What it is
Dry eye is a disease with a sharply increasing incidence in recent years, characterised by an alteration in the quantity and/or quality of tears, produced by the eye glands, which humidify and protect the ocular surface in contact with the external environment. Ophthalmology also defines it as a pathology of the tear film (the fluid produced by the tear glands) due to the reduced production or excessive evaporation of tears, which causes damage to the ocular surface and is associated with symptoms of discomfort for the patient. Indeed, dry eye originates from the concomitance of many factors, as the tear film and the corneal and conjunctival tissues are closely related to each other.
Tears have a particular composition and perform different functions: lubricating and nourishing the cornea; antibacterial action for the ocular surface; dioptric effect, i.e. contributing to the refractive power of the eye and to focus images on the retina. Their normal production is about 0.8 microlitres per minute and is kept qualitatively and quantitatively constant, due to the combined action of secretion (secretory glands), distribution by eyelid blink and elimination through the tear ducts. The numerous lacrimal glands produce a secretion with different compositions, which constitutes the three layers of the lacrimal fluid. The main part is made up of water containing salts, sugars, proteins, enzymes and other substances. The outermost layer is made up of lipids, which have the task of preventing the evaporation of the tear film and facilitating the sliding of the eyelids on the surface of the eye. Finally, to maintain hydration and therefore the adhesion of water molecules to the cells of the cornea and the conjunctiva, the innermost layer of the tear film is composed of particular molecules called mucins that keep the surface itself wettable.
What it entails
The most common symptoms of the dry eye syndrome are burning, foreign body sensation, photophobia, difficulty in opening the eyelids upon awakening and, in severe cases, pain and visual clouding. All these disturbances increase in dry, windy environments or where heating or air conditioning systems are in operation. The symptoms can vary extensively from person to person, indeed some patients with dry eye tear profusely!
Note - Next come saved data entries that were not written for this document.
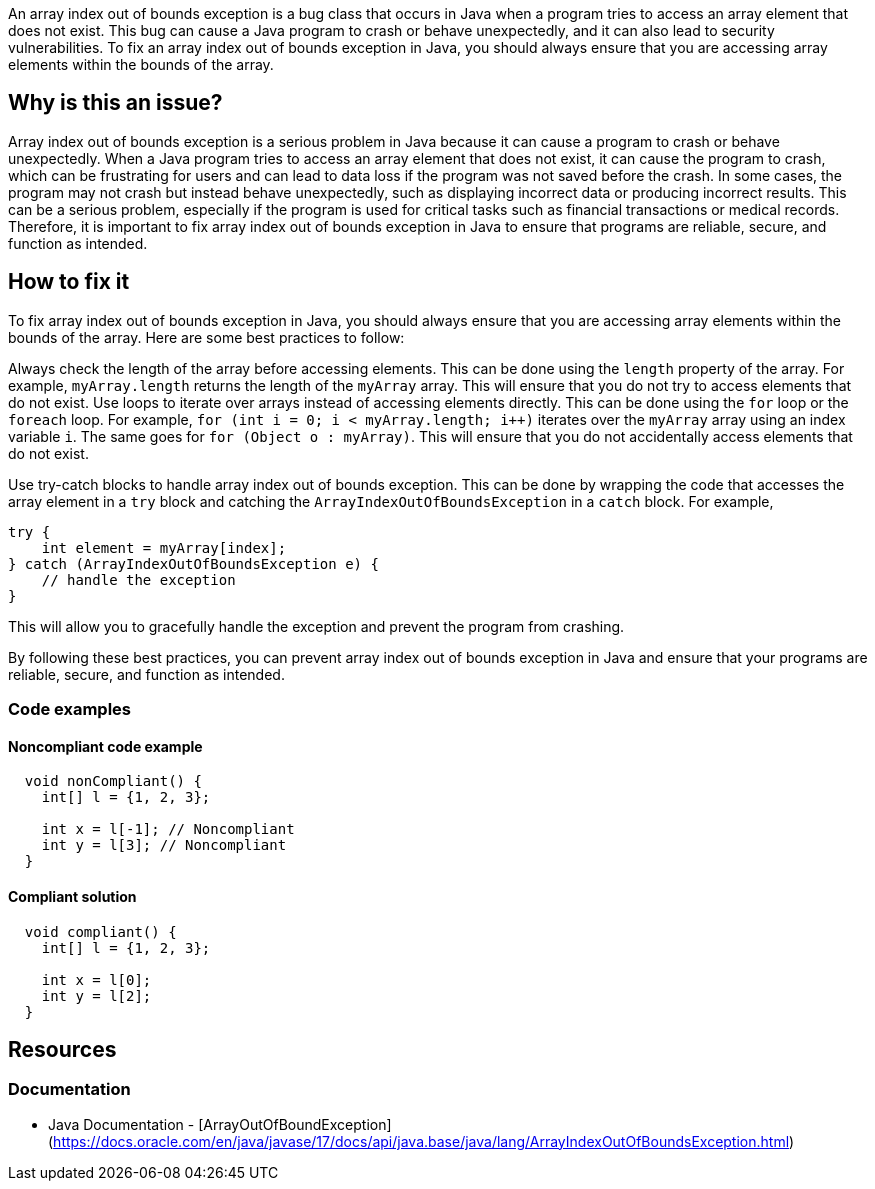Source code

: 
An array index out of bounds exception is a bug class that occurs in Java when a program tries to access an array element that does not exist. This bug can cause a Java program to crash or behave unexpectedly, and it can also lead to security vulnerabilities. To fix an array index out of bounds exception in Java, you should always ensure that you are accessing array elements within the bounds of the array.

// If you want to factorize the description uncomment the following line and create the file.
//include::../description.adoc[]

== Why is this an issue?

Array index out of bounds exception is a serious problem in Java because it can cause a program to crash or behave unexpectedly. When a Java program tries to access an array element that does not exist, it can cause the program to crash, which can be frustrating for users and can lead to data loss if the program was not saved before the crash. In some cases, the program may not crash but instead behave unexpectedly, such as displaying incorrect data or producing incorrect results. This can be a serious problem, especially if the program is used for critical tasks such as financial transactions or medical records. Therefore, it is important to fix array index out of bounds exception in Java to ensure that programs are reliable, secure, and function as intended.
//=== What is the potential impact?

== How to fix it
//== How to fix it in FRAMEWORK NAME

To fix array index out of bounds exception in Java, you should always ensure that you are accessing array elements within the bounds of the array. Here are some best practices to follow:


Always check the length of the array before accessing elements. This can be done using the `length` property of the array. For example, `myArray.length` returns the length of the `myArray` array. This will ensure that you do not try to access elements that do not exist.
Use loops to iterate over arrays instead of accessing elements directly. This can be done using the `for` loop or the `foreach` loop. For example, `for (int i = 0; i < myArray.length; i++)` iterates over the `myArray` array using an index variable `i`. The same goes for `for (Object o : myArray)`. This will ensure that you do not accidentally access elements that do not exist.

Use try-catch blocks to handle array index out of bounds exception. This can be done by wrapping the code that accesses the array element in a `try` block and catching the `ArrayIndexOutOfBoundsException` in a `catch` block. For example,

[source,java]
----
try {
    int element = myArray[index];
} catch (ArrayIndexOutOfBoundsException e) {
    // handle the exception
}
----

This will allow you to gracefully handle the exception and prevent the program from crashing.


By following these best practices, you can prevent array index out of bounds exception in Java and ensure that your programs are reliable, secure, and function as intended.


=== Code examples

==== Noncompliant code example

[source,text,diff-id=1,diff-type=noncompliant]
----
  void nonCompliant() {
    int[] l = {1, 2, 3};

    int x = l[-1]; // Noncompliant
    int y = l[3]; // Noncompliant
  }
----

==== Compliant solution

[source,text,diff-id=1,diff-type=compliant]
----
  void compliant() {
    int[] l = {1, 2, 3};

    int x = l[0];
    int y = l[2];
  }
----

== Resources

=== Documentation

* Java Documentation - [ArrayOutOfBoundException](https://docs.oracle.com/en/java/javase/17/docs/api/java.base/java/lang/ArrayIndexOutOfBoundsException.html)

ifdef::env-github,rspecator-view[]

'''
== Implementation Specification
(visible only on this page)

=== Message

Fix this access on an array element that may trigger an 'ArrayOutOfBoundException'.

'''

endif::env-github,rspecator-view[]



//=== How does this work?

//=== Pitfalls

//=== Going the extra mile

//=== Articles & blog posts
//=== Conference presentations
//=== Standards
//=== Benchmarks

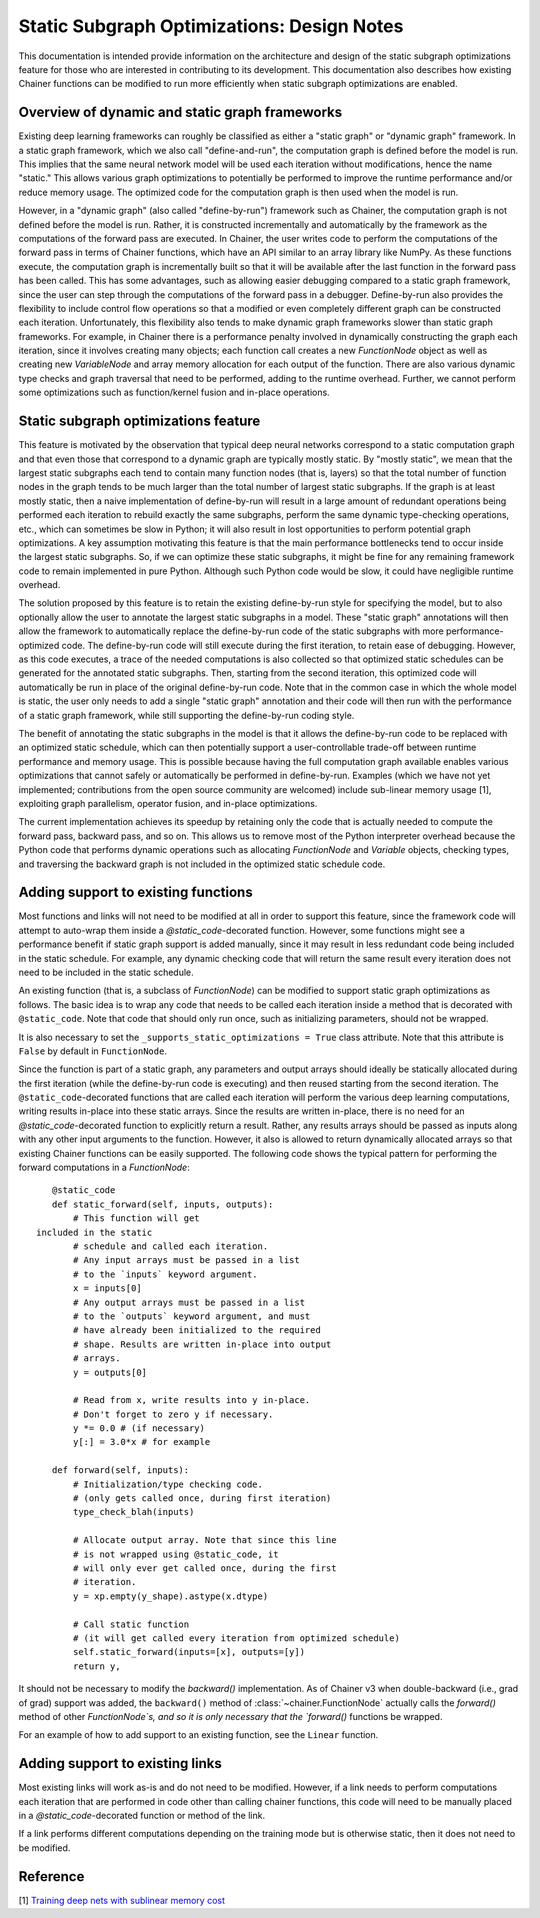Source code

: Static Subgraph Optimizations: Design Notes
===============================================

This documentation is intended provide information on the architecture and design 
of the static subgraph optimizations feature for those who are interested in 
contributing to its development. This documentation also describes how existing
Chainer functions can be modified to run more efficiently when static
subgraph optimizations are enabled.

Overview of dynamic and static graph frameworks
------------------------------------------------

Existing deep learning frameworks can roughly be classified as either a 
"static graph" or "dynamic graph" framework. In a static graph framework, 
which we also call "define-and-run", the computation graph is defined 
before the model is run. This implies that the same neural network model 
will be used each iteration without modifications, hence the name "static." 
This allows various graph optimizations to potentially be performed to 
improve the runtime performance and/or reduce memory usage. The optimized 
code for the computation graph is then used when the model is run.

However, in a "dynamic graph" (also called "define-by-run") framework such as Chainer, the computation 
graph is not defined before the model is run. Rather, it is constructed incrementally and automatically 
by the framework as the computations of the forward pass are executed. In Chainer, the user writes code 
to perform the computations of the forward pass in terms of Chainer functions, which have an API similar 
to an array library like NumPy. As these 
functions execute, the computation graph is incrementally built so that it will be available after the last
function in the forward pass has been called. This has some advantages, such as allowing easier
debugging compared to a static graph framework, since the user can step through the computations of the
forward pass in a debugger. Define-by-run also provides the flexibility
to include control flow operations so that a modified or even completely different graph can be
constructed each iteration. Unfortunately, this flexibility also tends to make dynamic graph frameworks
slower than static graph frameworks. For example, in Chainer there is a performance penalty involved in
dynamically constructing the graph each iteration, since it involves creating many objects; each function
call creates a new `FunctionNode` object as well as creating new `VariableNode` and array memory allocation
for each output of the function. There are also various dynamic type checks and graph
traversal that need to be performed, adding to the runtime overhead. Further, we cannot perform some
optimizations such as function/kernel fusion and in-place operations.

Static subgraph optimizations feature
-------------------------------------------------------------

This feature is motivated by the observation that typical deep neural networks correspond 
to a static computation graph and that even those that correspond to a dynamic graph 
are typically mostly static. By "mostly static", we mean that the largest static 
subgraphs each tend to contain many function nodes (that is, layers) so that the 
total number of function nodes in the graph tends to be much larger than the total 
number of largest static subgraphs. If the graph is at least mostly static, then a 
naive implementation of define-by-run will result in a large amount of redundant 
operations being performed each iteration to rebuild exactly the same subgraphs, 
perform the same dynamic type-checking operations, etc., which can sometimes be 
slow in Python; it will also result in lost opportunities to perform potential graph 
optimizations. A key assumption motivating this feature is that the main performance 
bottlenecks tend to occur inside the largest static subgraphs. So, if we can optimize 
these static subgraphs, it might be fine for any remaining framework code to remain 
implemented in pure Python. Although such Python code would be slow, it could have 
negligible runtime overhead.

The solution proposed by this feature is to retain the existing define-by-run style 
for specifying the model, but to also optionally allow the user to annotate the 
largest static subgraphs in a model. These "static graph" annotations will then 
allow the framework to automatically replace the define-by-run code of the static 
subgraphs with more performance-optimized code. The define-by-run code will still 
execute during the first iteration, to retain ease of debugging. However, as this 
code executes, a trace of the needed computations is also collected so that optimized 
static schedules can be generated for the annotated static subgraphs. Then, starting 
from the second iteration, this optimized code will automatically be run in place 
of the original define-by-run code. Note that in the common case in which the whole 
model is static, the user only needs to add a single "static graph" annotation and 
their code will then run with the performance of a static graph framework, while 
still supporting the define-by-run coding style.

The benefit of annotating the static subgraphs in the model is that it allows the 
define-by-run code to be replaced with an optimized static schedule, which can 
then potentially support a user-controllable trade-off between runtime performance 
and memory usage. This is possible because having the full computation graph 
available enables various optimizations that cannot safely or automatically be 
performed in define-by-run. Examples (which we have not yet implemented; 
contributions from the open source community are welcomed) include sub-linear 
memory usage [1], exploiting graph parallelism, operator fusion, and in-place optimizations.

The current implementation achieves its speedup by retaining only the code that 
is actually needed to compute the forward pass, backward pass, and so on. This 
allows us to remove most of the Python interpreter overhead because the Python 
code that performs dynamic operations such as allocating `FunctionNode` and 
`Variable` objects, checking types, and traversing the backward graph is not 
included in the optimized static schedule code.


Adding support to existing functions
----------------------------------------

Most functions and links will not need to be modified at all in order to support this feature, since the framework code will attempt to auto-wrap them inside a `@static_code`-decorated function. However, some functions might see a performance benefit if static graph support is added manually, since it may result in less redundant code being included in the static schedule. For example, any dynamic checking code that will return the same result every iteration does not need to be included in the static schedule. 

An existing function (that is, a subclass of `FunctionNode`) can be modified to support static graph optimizations as follows. The basic idea is to wrap any code that needs to be called each iteration inside a method that is decorated with ``@static_code``. Note that code that should only run once, such as initializing parameters, should not be wrapped.

It is also necessary to set the ``_supports_static_optimizations = True`` class attribute. Note that this attribute is ``False`` by default in ``FunctionNode``.


Since the function is part of a static graph, any parameters and output arrays should ideally be statically allocated during the first iteration (while the define-by-run code is executing) and then reused starting from the second iteration. The ``@static_code``-decorated functions that are called each iteration will perform the various deep learning computations, writing results in-place into these static arrays. Since the results are written in-place, there is no need for an `@static_code`-decorated function to explicitly return a result. Rather, any results arrays should be passed as inputs along with any other input arguments to the function. However, it also is allowed to return dynamically allocated arrays so that existing Chainer functions can be easily supported.
The following code shows the typical pattern for performing the forward computations in a `FunctionNode`::

    @static_code
    def static_forward(self, inputs, outputs):
        # This function will get
 included in the static
        # schedule and called each iteration.
        # Any input arrays must be passed in a list
        # to the `inputs` keyword argument.
        x = inputs[0]
        # Any output arrays must be passed in a list
        # to the `outputs` keyword argument, and must
        # have already been initialized to the required
        # shape. Results are written in-place into output
        # arrays.
        y = outputs[0]

        # Read from x, write results into y in-place.
        # Don't forget to zero y if necessary.
        y *= 0.0 # (if necessary)
        y[:] = 3.0*x # for example

    def forward(self, inputs):
        # Initialization/type checking code.
        # (only gets called once, during first iteration)
        type_check_blah(inputs)

        # Allocate output array. Note that since this line
        # is not wrapped using @static_code, it
        # will only ever get called once, during the first
        # iteration.
        y = xp.empty(y_shape).astype(x.dtype)

        # Call static function
        # (it will get called every iteration from optimized schedule)
        self.static_forward(inputs=[x], outputs=[y])
        return y,



It should not be necessary to modify the `backward()` implementation. As of Chainer v3 when double-backward (i.e., grad of grad) support was added, the ``backward()`` method of :class:`~chainer.FunctionNode` actually calls the `forward()` method of other `FunctionNode`s, and so it is only necessary that the `forward()` functions be wrapped.

For an example of how to add support to an existing function, see the ``Linear`` function.

Adding support to existing links
------------------------------------

Most existing links will work as-is and do not need to be modified. However, if a link needs to perform computations each iteration that are performed in code other than calling chainer functions, this code will need to be manually placed in a `@static_code`-decorated function or method of the link.

If a link performs different computations depending on the training mode but is otherwise static, then it does not need to be modified.

Reference
---------

[1] `Training deep nets with sublinear memory cost <https://arxiv.org/abs/1604.06174>`_
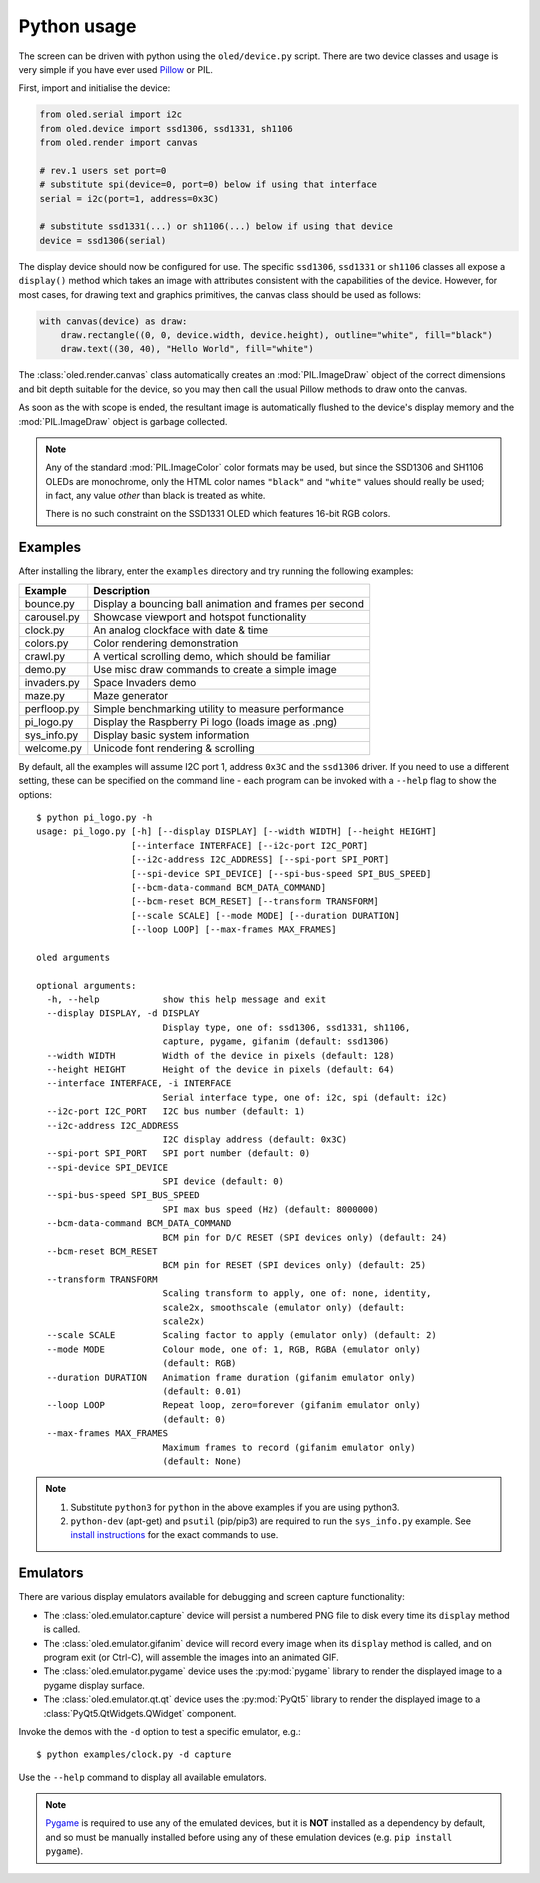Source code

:Python usage
------------
The screen can be driven with python using the ``oled/device.py`` script.
There are two device classes and usage is very simple if you have ever
used Pillow_ or PIL.

First, import and initialise the device:

.. code:: python

  from oled.serial import i2c
  from oled.device import ssd1306, ssd1331, sh1106
  from oled.render import canvas

  # rev.1 users set port=0
  # substitute spi(device=0, port=0) below if using that interface
  serial = i2c(port=1, address=0x3C)

  # substitute ssd1331(...) or sh1106(...) below if using that device
  device = ssd1306(serial)

The display device should now be configured for use. The specific ``ssd1306``,
``ssd1331`` or ``sh1106`` classes all expose a ``display()`` method which takes
an image with attributes consistent with the capabilities of the device.
However, for most cases, for drawing text and graphics primitives, the canvas
class should be used as follows:

.. code:: python

  with canvas(device) as draw:
      draw.rectangle((0, 0, device.width, device.height), outline="white", fill="black")
      draw.text((30, 40), "Hello World", fill="white")

The :class:`oled.render.canvas` class automatically creates an :mod:`PIL.ImageDraw`
object of the correct dimensions and bit depth suitable for the device, so you
may then call the usual Pillow methods to draw onto the canvas.

As soon as the with scope is ended, the resultant image is automatically
flushed to the device's display memory and the :mod:`PIL.ImageDraw` object is
garbage collected.

.. note::
   Any of the standard :mod:`PIL.ImageColor` color formats may be used, but
   since the SSD1306 and SH1106 OLEDs are monochrome, only the HTML color names
   ``"black"`` and ``"white"`` values should really be used; in fact, any value
   *other* than black is treated as white.

   There is no such constraint on the SSD1331 OLED which features 16-bit RGB
   colors.

Examples
^^^^^^^^
After installing the library, enter the ``examples`` directory and try running
the following examples:

============ ========================================================
Example      Description
============ ========================================================
bounce.py    Display a bouncing ball animation and frames per second
carousel.py  Showcase viewport and hotspot functionality
clock.py     An analog clockface with date & time
colors.py    Color rendering demonstration
crawl.py     A vertical scrolling demo, which should be familiar
demo.py      Use misc draw commands to create a simple image
invaders.py  Space Invaders demo
maze.py      Maze generator
perfloop.py  Simple benchmarking utility to measure performance
pi_logo.py   Display the Raspberry Pi logo (loads image as .png)
sys_info.py  Display basic system information
welcome.py   Unicode font rendering & scrolling
============ ========================================================

By default, all the examples will assume I2C port 1, address ``0x3C`` and the
``ssd1306`` driver.  If you need to use a different setting, these can be
specified on the command line - each program can be invoked with a ``--help``
flag to show the options::

    $ python pi_logo.py -h
    usage: pi_logo.py [-h] [--display DISPLAY] [--width WIDTH] [--height HEIGHT]
                      [--interface INTERFACE] [--i2c-port I2C_PORT]
                      [--i2c-address I2C_ADDRESS] [--spi-port SPI_PORT]
                      [--spi-device SPI_DEVICE] [--spi-bus-speed SPI_BUS_SPEED]
                      [--bcm-data-command BCM_DATA_COMMAND]
                      [--bcm-reset BCM_RESET] [--transform TRANSFORM]
                      [--scale SCALE] [--mode MODE] [--duration DURATION]
                      [--loop LOOP] [--max-frames MAX_FRAMES]

    oled arguments

    optional arguments:
      -h, --help            show this help message and exit
      --display DISPLAY, -d DISPLAY
                            Display type, one of: ssd1306, ssd1331, sh1106,
                            capture, pygame, gifanim (default: ssd1306)
      --width WIDTH         Width of the device in pixels (default: 128)
      --height HEIGHT       Height of the device in pixels (default: 64)
      --interface INTERFACE, -i INTERFACE
                            Serial interface type, one of: i2c, spi (default: i2c)
      --i2c-port I2C_PORT   I2C bus number (default: 1)
      --i2c-address I2C_ADDRESS
                            I2C display address (default: 0x3C)
      --spi-port SPI_PORT   SPI port number (default: 0)
      --spi-device SPI_DEVICE
                            SPI device (default: 0)
      --spi-bus-speed SPI_BUS_SPEED
                            SPI max bus speed (Hz) (default: 8000000)
      --bcm-data-command BCM_DATA_COMMAND
                            BCM pin for D/C RESET (SPI devices only) (default: 24)
      --bcm-reset BCM_RESET
                            BCM pin for RESET (SPI devices only) (default: 25)
      --transform TRANSFORM
                            Scaling transform to apply, one of: none, identity,
                            scale2x, smoothscale (emulator only) (default:
                            scale2x)
      --scale SCALE         Scaling factor to apply (emulator only) (default: 2)
      --mode MODE           Colour mode, one of: 1, RGB, RGBA (emulator only)
                            (default: RGB)
      --duration DURATION   Animation frame duration (gifanim emulator only)
                            (default: 0.01)
      --loop LOOP           Repeat loop, zero=forever (gifanim emulator only)
                            (default: 0)
      --max-frames MAX_FRAMES
                            Maximum frames to record (gifanim emulator only)
                            (default: None)

.. note::
   #. Substitute ``python3`` for ``python`` in the above examples if you are using python3.
   #. ``python-dev`` (apt-get) and ``psutil`` (pip/pip3) are required to run the ``sys_info.py``
      example. See `install instructions`_ for the exact commands to use.

Emulators
^^^^^^^^^
There are various display emulators available for debugging and screen capture
functionality:

* The :class:`oled.emulator.capture` device will persist a numbered PNG file to
  disk every time its ``display`` method is called.

* The :class:`oled.emulator.gifanim` device will record every image when its ``display``
  method is called, and on program exit (or Ctrl-C), will assemble the images into an
  animated GIF.

* The :class:`oled.emulator.pygame` device uses the :py:mod:`pygame` library to
  render the displayed image to a pygame display surface.

* The :class:`oled.emulator.qt.qt` device uses the :py:mod:`PyQt5` library to
  render the displayed image to a :class:`PyQt5.QtWidgets.QWidget` component.

Invoke the demos with the ``-d`` option to test a specific emulator, e.g.::

  $ python examples/clock.py -d capture

Use the ``--help`` command to display all available emulators.

.. note::
   Pygame_ is required to use any of the emulated devices, but it is **NOT**
   installed as a dependency by default, and so must be manually installed
   before using any of these emulation devices (e.g. ``pip install pygame``).


.. _Pillow: https://pillow.readthedocs.io/en/latest/
.. _install instructions: https://github.com/rm-hull/ssd1306/blob/master/examples/sys_info.py#L4-L7
.. _Pygame: http://www.pygame.org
In the presence of a patient with dry eye, in addition to the normal routine eye examination tests, other tests dedicated to the study of the tear film and ocular surface are performed.
Some of these tests are:
- the measurement of the tear meniscus between the eyeball and the margin of the lower eyelid
- the Schirmer test for the evaluation of tear production
- staining with fluorescein, rose bengal and lissamine green that highlight the suffering cells
- the break-up time of the tear film to evaluate tear quality
- sensitivity to contrast
- impression cytology for the evaluation of the conjunctiva cells
- tear film analysis to evaluate osmolarity, the presence of lysozyme
- the tear ferning test
- the fluorescein clearance test.
The treatment of dry eye can be particularly complex and dynamic and requires the prior identification and management of the coexisting alterations of the different structures of the ocular surface.
To date, there is no definitive therapy for the dry eye disease, but there are several preparations that make it possible to control its symptoms and reduce discomfort for the patient. The type of preparation varies according to the pathology and the therapeutic objective: to restore tear volume, increase the wettability of the cornea, limit hyper-evaporation, improve lubrication, reduce toxic phenomena, etc.
According to their formulation and action, we can distinguish several tear substitutes:
- Diluents, able to remove the substances produced by the metabolism of the cells.
- Stabilisers, able to increase the stability of the tear film.
- Volumisers, containing substances capable of binding to the ocular surface and retaining water.
- Corrective, able to correct some physical characteristics of the ocular surface.
- Nutrient, containing some substances capable of improving the trophism of the various epithelia that are suffering.
Some of the latest generation tear substitutes contain substances capable of performing various actions, such as an anti-inflammatory and antioxidant action. These actions are useful as the dry eye pathology, altering the physiology of the ocular surface, is often associated with an inflammation of the cornea and of the conjunctiva and with an excessive accumulation of harmful free radicals. The substitutes also have a filter action of the light radiation and a high mucomimetic and mucoadhesive action, which allows the preparation to guarantee a longer lasting hydration.
Drugs capable of modulating the activity of the local immune system and para-surgical procedures are also used in a severe dry eye syndrome.